Subscribed share capital including share premiums must reach EUR 1,000,000 within twelve months of authorisation. At least 5% of each share must be paid up at subscription. A SICAR may opt for variable or fixed share capital.
Authorisation and supervision
As a regulated vehicle, the SICAR must be approved and is supervised by the CSSF. An authorisation file must be submitted to the CSSF within the month following the creation of the SICAR. The authorisation will be granted subject to:
- the approval of the constitutional documents;
- the approval of the choice of depositary and auditor;
- the notification of the directors of the SICAR and of the depositary;
- the justification that the central administration of the SICAR is situated in Luxembourg.
The directors of the SICAR must be of good repute and have sufficient experience in the performance of their functions in the private equity field.
The SICAR must report to the CSSF twice a year and compile a prospectus.
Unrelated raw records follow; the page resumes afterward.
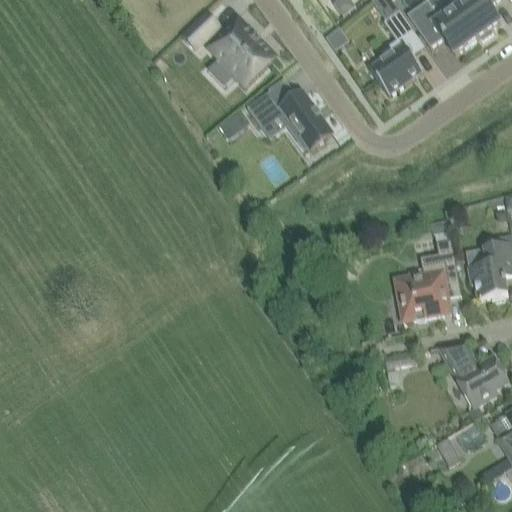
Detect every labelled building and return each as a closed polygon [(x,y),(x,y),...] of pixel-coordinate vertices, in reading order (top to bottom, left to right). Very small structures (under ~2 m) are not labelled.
[(384,61),(369,72),(389,101),(422,78),(411,61),(425,51),(399,15),(392,4),(388,0),(378,0),(372,5),(386,24),(384,26),(396,43),(380,55),(384,61)] [(457,0),(451,4),(477,41),(479,40),(482,44),(493,36),(490,32),(501,25),(489,9),(501,0),(457,0)] [(409,16),(408,17),(431,49),(445,39),(457,56),(477,41),(451,4),(436,15),(427,3),(409,16)] [(208,18),(185,40),(197,52),(220,30),(208,18)] [(240,23),(210,52),(220,61),(217,64),(218,65),(221,62),(237,80),(235,83),(235,84),(238,81),(247,90),(277,62),(261,45),(262,43),(261,42),(260,44),(257,41),(258,39),(257,38),(256,40),(240,23)] [(342,32),(327,43),(338,58),(353,47),(342,32)] [(300,141),(311,156),(335,139),(304,96),(281,111),(270,95),(247,112),(259,129),(281,114),(289,126),(290,125),(301,141),(300,141)] [(240,114),(219,129),(228,141),(249,126),(240,114)] [(507,213),(497,215),(498,221),(504,225),(509,224),(507,213)] [(450,227),(433,230),(434,238),(436,238),(451,235),(450,227)] [(508,287),(508,283),(506,283),(505,278),(511,276),(511,238),(497,241),(498,250),(467,256),(473,290),(476,289),(479,304),(509,299),(507,287),(508,287)] [(411,281),(397,284),(401,308),(405,308),(408,325),(417,324),(417,326),(426,324),(426,322),(445,319),(442,301),(462,297),(452,243),(438,245),(440,259),(422,262),(423,271),(410,273),(411,281)] [(458,383),(457,383),(475,413),(499,399),(497,395),(511,387),(495,361),(478,371),(475,366),(477,365),(466,347),(440,352),(458,383)] [(416,358),(386,363),(388,373),(418,368),(416,358)] [(497,482),(511,473),(511,416),(508,419),(511,425),(511,435),(499,443),(510,462),(492,473),(497,482)] [(446,443),(436,449),(436,450),(442,463),(455,461),(453,448),(450,448),(446,443)] [(434,451),(429,454),(435,468),(443,464),(442,463),(436,450),(434,451)] [(476,511),(487,511),(491,509),(481,492),(469,500),(476,511)]
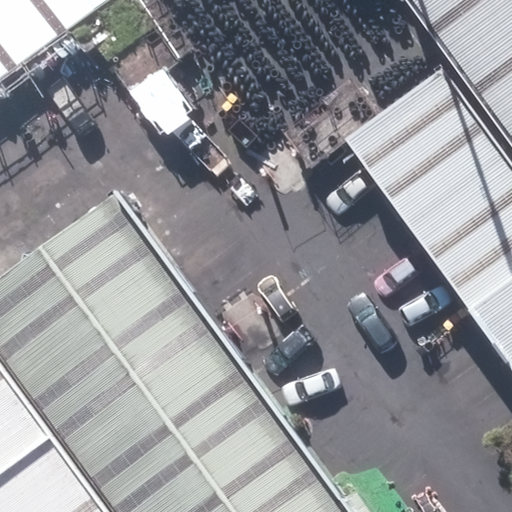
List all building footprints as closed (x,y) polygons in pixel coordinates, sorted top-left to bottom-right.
[(0,0),(0,78),(107,0),(0,0)] [(511,0),(411,0),(511,144),(511,0)] [(511,182),(452,96),(365,156),(511,365),(511,182)] [(349,511),(119,190),(0,274),(0,361),(108,511),(349,511)] [(0,511),(108,511),(0,361),(0,511)]
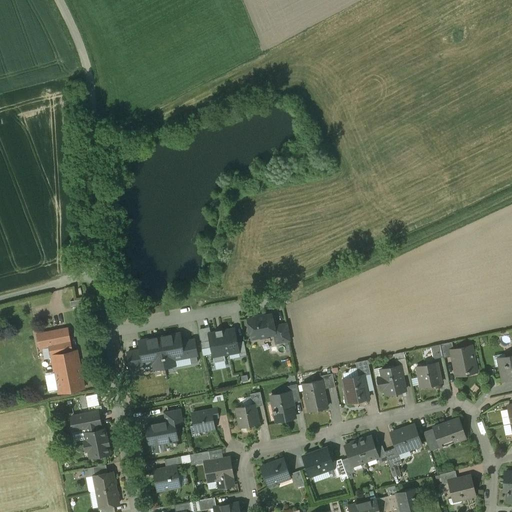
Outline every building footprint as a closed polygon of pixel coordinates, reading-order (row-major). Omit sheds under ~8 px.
[(264,315),(258,316),(257,318),(248,319),(252,338),(259,337),(260,338),(266,337),(267,335),(274,334),(275,334),(274,329),(271,315),(265,316),(264,315)] [(286,323),(276,326),(277,329),(274,329),(275,334),(274,334),(276,343),(290,340),(286,323)] [(209,341),(208,333),(211,333),(209,327),(198,329),(201,342),(209,341)] [(67,328),(37,334),(40,348),(50,346),(52,356),(72,352),(67,328)] [(211,333),(208,333),(209,341),(211,347),(214,363),(225,360),(224,355),(239,352),(240,352),(238,342),(235,328),(222,330),(222,329),(215,331),(215,332),(211,333)] [(141,350),(144,365),(153,363),(154,369),(175,365),(174,359),(184,357),(181,342),(179,333),(139,341),(141,350)] [(194,340),(181,342),(184,357),(190,356),(196,355),(197,355),(194,340)] [(211,347),(209,341),(201,342),(202,349),(211,347)] [(244,341),(238,342),(240,352),(239,352),(240,357),(247,355),(244,341)] [(452,342),(440,344),(443,357),(443,358),(452,356),(450,350),(454,349),(452,342)] [(440,344),(431,346),(433,359),(443,357),(440,344)] [(454,349),(450,350),(452,356),(452,357),(453,357),(456,373),(466,371),(466,373),(469,373),(469,371),(475,370),(475,373),(476,372),(471,346),(454,349)] [(144,365),(141,350),(127,352),(130,368),(144,365)] [(72,352),(52,356),(55,372),(46,373),(50,392),(59,391),(59,393),(84,388),(77,351),(72,352)] [(511,355),(505,357),(506,364),(500,365),(503,380),(511,378),(511,355)] [(405,358),(395,360),(397,366),(400,366),(402,376),(409,374),(405,358)] [(368,360),(355,363),(357,368),(358,376),(364,375),(364,376),(371,374),(368,360)] [(437,363),(417,367),(421,387),(441,383),(437,363)] [(399,376),(402,376),(400,366),(397,366),(381,370),(383,377),(377,378),(380,389),(385,388),(386,395),(396,393),(395,391),(402,390),(402,391),(405,391),(405,389),(403,390),(401,381),(400,382),(399,376)] [(357,368),(350,369),(349,371),(351,378),(358,376),(357,368)] [(333,373),(320,376),(321,380),(322,380),(324,389),(335,387),(333,373)] [(351,378),(343,379),(348,403),(369,398),(364,376),(364,375),(358,376),(351,378)] [(321,380),(303,384),(309,411),(327,407),(324,389),(322,380),(321,380)] [(297,384),(285,387),(286,392),(291,391),(293,402),(300,400),(297,384)] [(286,392),(271,396),(274,410),(273,410),(274,413),(275,413),(276,420),(295,416),(292,402),(293,402),(291,391),(286,392)] [(260,392),(250,394),(252,405),(255,404),(256,407),(263,405),(260,392)] [(213,409),(192,414),(195,426),(198,425),(199,431),(214,428),(212,418),(227,415),(224,400),(212,402),(213,409)] [(252,405),(236,408),(240,428),(259,424),(256,407),(255,404),(252,405)] [(181,409),(164,412),(166,422),(174,421),(174,422),(183,420),(181,409)] [(99,412),(71,418),(72,421),(71,423),(72,425),(73,426),(74,430),(85,428),(101,424),(99,412)] [(459,418),(452,420),(447,422),(433,427),(433,428),(440,447),(442,447),(442,446),(441,446),(440,443),(453,438),(454,442),(466,438),(464,432),(462,427),(459,418)] [(166,422),(146,426),(149,445),(178,440),(174,422),(174,421),(166,422)] [(101,424),(85,428),(87,441),(84,442),(86,450),(89,450),(91,458),(109,454),(108,446),(110,446),(108,437),(106,437),(104,429),(102,429),(101,424)] [(414,426),(391,434),(396,448),(397,452),(398,452),(421,444),(414,426)] [(433,428),(423,432),(430,451),(440,447),(433,428)] [(371,437),(358,441),(365,461),(378,457),(375,448),(371,437)] [(358,441),(345,446),(349,457),(352,466),(353,466),(365,461),(358,441)] [(382,445),(375,448),(378,457),(380,463),(388,461),(384,452),(382,445)] [(327,448),(304,456),(311,476),(334,467),(327,448)] [(396,448),(384,452),(388,461),(390,467),(402,463),(398,452),(397,452),(396,448)] [(209,451),(190,455),(192,465),(202,463),(202,460),(210,459),(209,451)] [(181,456),(165,460),(167,468),(176,466),(176,467),(183,466),(181,456)] [(349,457),(342,460),(347,474),(347,475),(355,472),(353,466),(352,466),(349,457)] [(229,458),(214,461),(214,460),(205,462),(209,481),(222,479),(224,486),(234,485),(233,477),(232,477),(229,458)] [(283,460),(275,463),(275,462),(261,467),(268,485),(278,482),(280,482),(280,480),(289,477),(289,478),(290,477),(284,459),(283,460)] [(342,460),(341,459),(334,461),(340,476),(347,474),(342,460)] [(106,465),(93,467),(95,475),(108,473),(106,465)] [(167,468),(154,471),(158,490),(180,486),(176,467),(176,466),(167,468)] [(94,476),(95,475),(93,467),(84,469),(86,477),(94,476)] [(305,485),(300,470),(293,473),(298,487),(305,485)] [(455,470),(440,474),(442,484),(449,482),(458,480),(457,479),(455,470)] [(95,475),(94,476),(97,492),(116,488),(113,472),(108,473),(95,475)] [(89,493),(97,492),(94,476),(86,477),(89,493)] [(470,476),(457,479),(458,480),(449,482),(453,498),(461,496),(462,499),(475,495),(470,476)] [(116,488),(97,492),(100,508),(114,505),(119,504),(116,488)] [(407,511),(419,509),(414,489),(397,493),(401,507),(401,511),(407,511)] [(397,493),(389,496),(392,509),(401,507),(397,493)] [(389,496),(376,499),(379,511),(380,511),(392,509),(389,496)] [(453,498),(449,499),(449,502),(451,504),(453,504),(461,502),(462,501),(462,499),(461,496),(453,498)] [(215,497),(199,500),(201,511),(214,508),(216,507),(215,497)] [(376,499),(348,506),(349,511),(379,511),(376,499)] [(341,511),(338,500),(329,502),(331,511),(330,511),(341,511)] [(190,502),(174,505),(175,511),(190,511),(191,511),(190,502)] [(216,507),(214,508),(215,511),(239,511),(238,503),(216,507)]
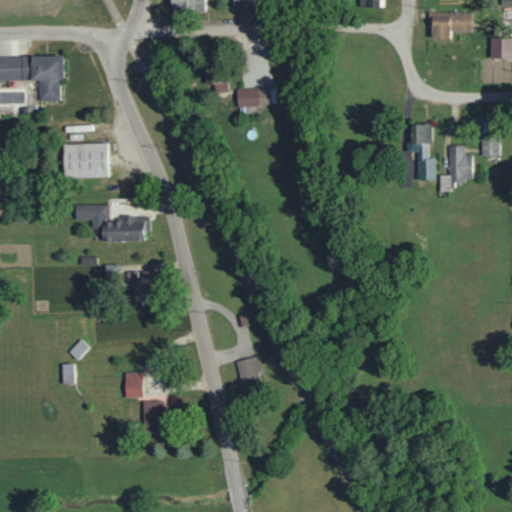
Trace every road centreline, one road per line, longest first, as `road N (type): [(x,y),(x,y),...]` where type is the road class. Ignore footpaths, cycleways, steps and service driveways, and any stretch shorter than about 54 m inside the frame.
road 1 (residential): [(233,468),(168,203),(115,81),(109,43)]
road 2 (residential): [(405,30),(135,28),(109,43),(87,34),(0,32)]
road 3 (residential): [(511,95),(424,91),(406,66),(405,30)]
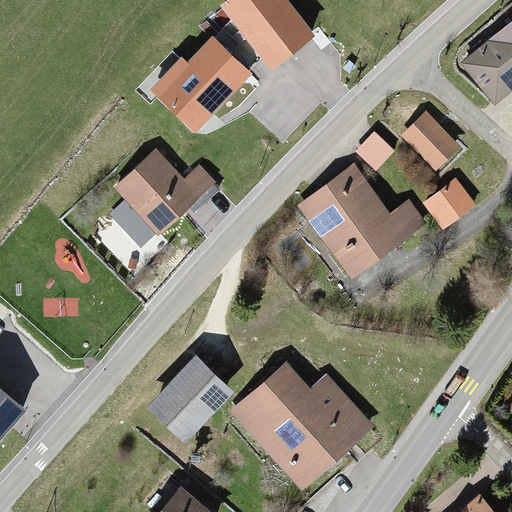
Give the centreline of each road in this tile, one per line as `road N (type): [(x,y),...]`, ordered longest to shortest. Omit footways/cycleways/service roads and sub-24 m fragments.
road 1 (unclassified): [(478,0),(352,113),(0,498)]
road 2 (secondary): [(370,511),(447,408)]
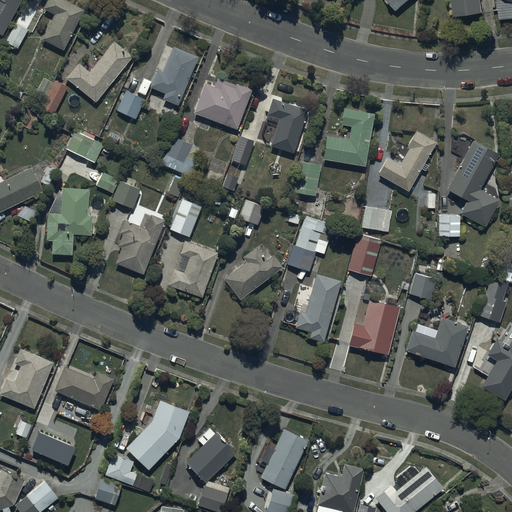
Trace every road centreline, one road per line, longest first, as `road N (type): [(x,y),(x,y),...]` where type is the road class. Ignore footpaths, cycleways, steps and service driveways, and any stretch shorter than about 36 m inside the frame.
road 1 (residential): [(0,270),(184,347),(461,431),(511,461)]
road 2 (residential): [(511,65),(435,70),(358,61),(198,0)]
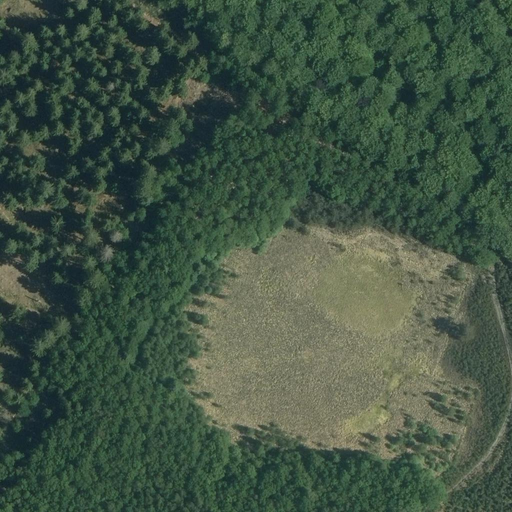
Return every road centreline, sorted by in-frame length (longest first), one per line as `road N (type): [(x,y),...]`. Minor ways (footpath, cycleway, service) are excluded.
road 1 (track): [(141,0),(511,259)]
road 2 (track): [(411,511),(472,476),(504,434),(511,399)]
road 3 (track): [(511,368),(490,269),(511,227)]
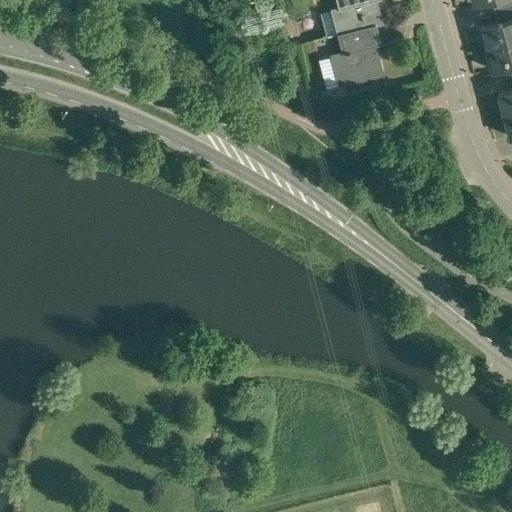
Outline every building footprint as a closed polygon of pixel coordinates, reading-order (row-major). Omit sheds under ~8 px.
[(333,10),(339,34),(376,24),(376,25),(382,23),(376,1),(378,0),(336,0),(338,8),(333,10)] [(511,0),(473,0),(475,3),(488,0),(492,0),(495,10),(511,5),(511,0)] [(498,22),(481,27),(486,48),(511,41),(511,5),(495,10),(498,22)] [(376,24),(339,34),(337,34),(342,53),(332,55),(340,85),(382,74),(375,45),(381,44),(376,25),(376,24)] [(511,41),(486,48),(492,70),(510,66),(511,74),(511,41)] [(511,89),(498,94),(504,115),(511,112),(511,89)]
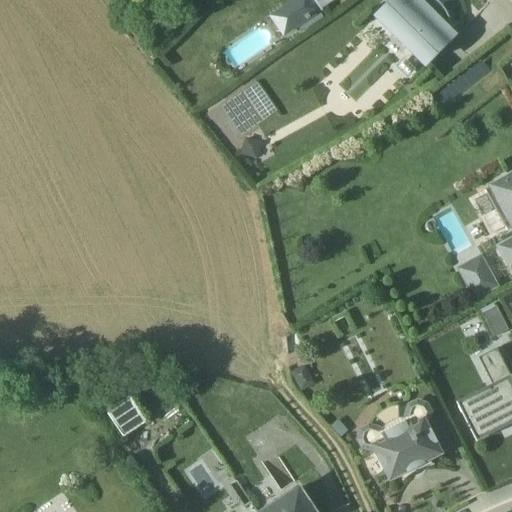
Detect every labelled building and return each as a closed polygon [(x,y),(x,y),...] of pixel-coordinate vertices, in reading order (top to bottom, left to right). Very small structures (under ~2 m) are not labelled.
[(291,0),(266,17),(280,39),(319,13),(319,12),(335,0),(291,0)] [(417,0),(388,0),(371,18),(423,70),(455,36),(454,36),(417,0)] [(382,52),(344,88),(363,109),(402,73),(382,52)] [(485,195),(472,202),(491,235),(503,229),(505,231),(508,229),(511,236),(492,247),(506,272),(511,269),(511,174),(482,191),(485,195)] [(452,256),(472,244),(449,204),(429,215),(452,256)] [(453,268),(472,301),(496,287),(478,255),(453,268)] [(480,311),(493,337),(508,330),(495,304),(480,311)] [(490,432),(491,434),(498,430),(496,426),(505,421),(507,424),(511,421),(511,381),(511,382),(494,350),(476,359),(490,386),(455,403),(472,436),(475,435),(477,438),(490,432)] [(312,384),(303,366),(289,373),(299,391),(312,384)] [(122,391),(100,405),(122,438),(145,423),(129,400),(128,400),(122,391)] [(374,455),(387,481),(398,476),(401,480),(400,481),(401,482),(407,476),(414,472),(423,469),(432,467),(432,465),(429,465),(428,460),(438,455),(425,429),(430,412),(424,403),(420,401),(415,400),(411,402),(405,405),(403,410),(397,409),(396,407),(392,407),(386,409),(378,413),(373,419),(382,426),(380,429),(367,424),(357,430),(354,440),(358,449),(374,455)] [(312,511),(295,486),(256,511),(312,511)]
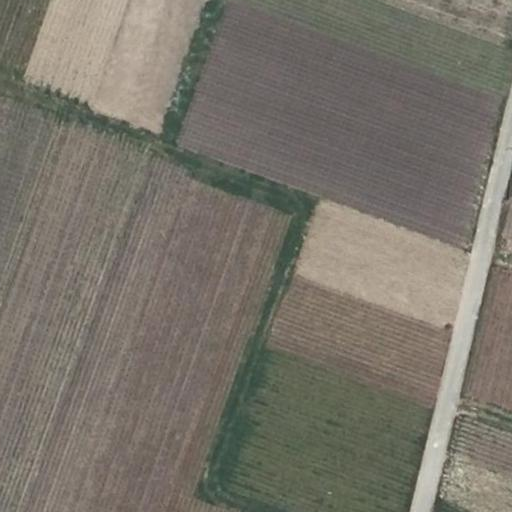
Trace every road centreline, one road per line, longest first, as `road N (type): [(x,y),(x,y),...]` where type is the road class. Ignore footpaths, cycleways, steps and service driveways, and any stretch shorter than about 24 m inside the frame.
road 1 (track): [(250,511),(209,496),(299,206),(0,90)]
road 2 (unclassified): [(420,511),(511,128)]
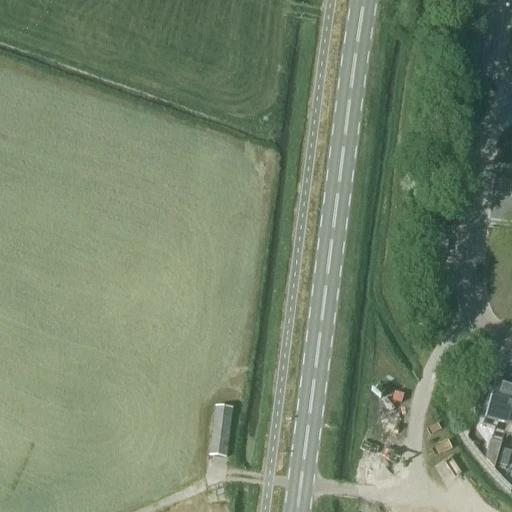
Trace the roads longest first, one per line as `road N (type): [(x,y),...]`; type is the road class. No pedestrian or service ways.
road 1 (primary): [(296,511),(364,0)]
road 2 (residential): [(511,354),(486,330),(460,286),(466,181),(484,103)]
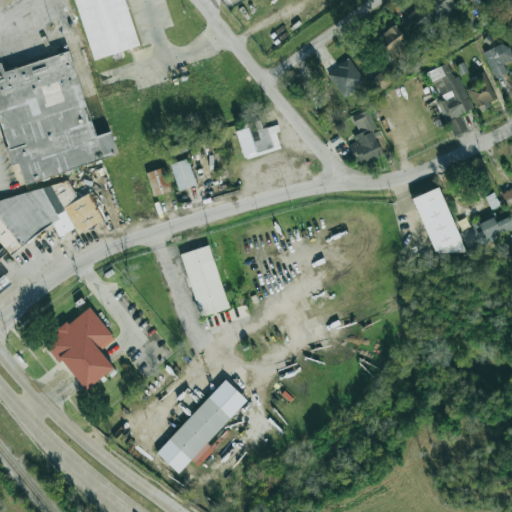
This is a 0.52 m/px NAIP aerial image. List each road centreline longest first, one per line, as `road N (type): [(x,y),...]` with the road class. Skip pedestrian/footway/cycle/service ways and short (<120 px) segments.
road 1 (tertiary): [(511,130),(385,184),(335,178),(132,241),(69,271),(0,328)]
road 2 (residential): [(201,0),(270,81),(335,178)]
road 3 (residential): [(270,81),(379,0)]
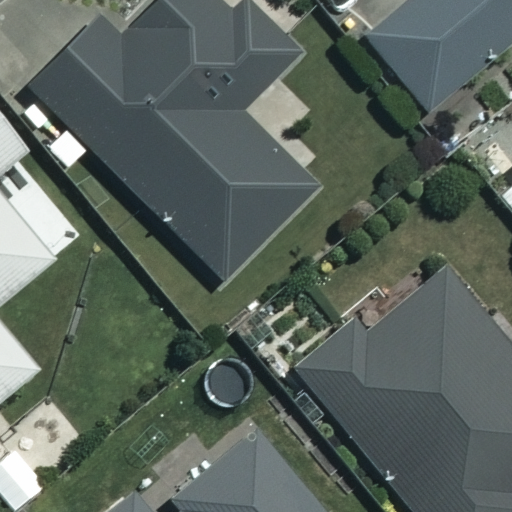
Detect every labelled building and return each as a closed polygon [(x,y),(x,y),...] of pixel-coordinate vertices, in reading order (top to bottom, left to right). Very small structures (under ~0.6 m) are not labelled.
[(219,18),(201,0),(153,0),(111,44),(89,22),(22,89),(217,283),(308,191),(232,116),(290,57),(235,2),(219,18)] [(511,0),(409,0),(363,39),(423,111),(511,37),(511,0)] [(0,163),(15,152),(0,133),(0,394),(29,371),(0,335),(0,296),(44,261),(0,207),(0,163)] [(511,511),(511,357),(434,263),(294,379),(404,511),(511,511)] [(309,511),(248,437),(154,511),(137,511),(129,502),(116,511),(309,511)] [(10,511),(39,488),(6,451),(0,455),(0,502),(8,511),(10,511)]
SICARs which qualify as AIFs
SICARs qualifying as AIFs (SICAR AIFs) are required to appoint an AIFM which can be established in Luxembourg, in another EU Member State or in a third country. They may either appoint an external AIFM or choose being internally managed. In the latter case, the SICAR AIF will itself be considered as the AIFM. As a consequence, all of the AIFM Law’s obligations applying to the AIFM will have to be complied with by the SICAR AIF.
SICAR AIFs managed by an EU authorised AIFM benefit from a passport allowing AIFMs to market the SICAR’s shares, units or partnership interests to professional investors within the EU through a regulator-to-regulator notification regime.
SICARs are not subject to subscription tax.
In terms of income tax, there is a tax exemption for income derived from transferable securities and for one year for income on cash held for the purpose of a future investment. The remaining income is subject to the ordinary corporate income tax. SICARs constituted in the form of an investment company may benefit from a large number of double tax treaties concluded by Luxembourg.
Management services – except mere technical services – provided to a SICAR are exempt from Luxembourg VAT.
A limited partnership is to be treated as transparent for Luxembourg tax purposes.
SICARs must appoint a depositary, which is responsible for the custody of assets.
The individuals who represent the depositary must be of good repute and have sufficient experience in the performance of their functions in the private equity field.
The SICAR prepares an annual report which is audited by an authorised external auditor with appropriate professional experience. There is no obligation to produce a semi-annual report.
Specific aspects: EuVECA and EuSEF
SICARs which qualify as European Venture Capital (EuVECA) or European Social Entrepreneurship (EuSEF) Funds have the possibility to be subject to the EuVECA and EuSEF regulation respectively. Both regulations introduce a passport for the marketing of AIFs to EU-based eligible investors.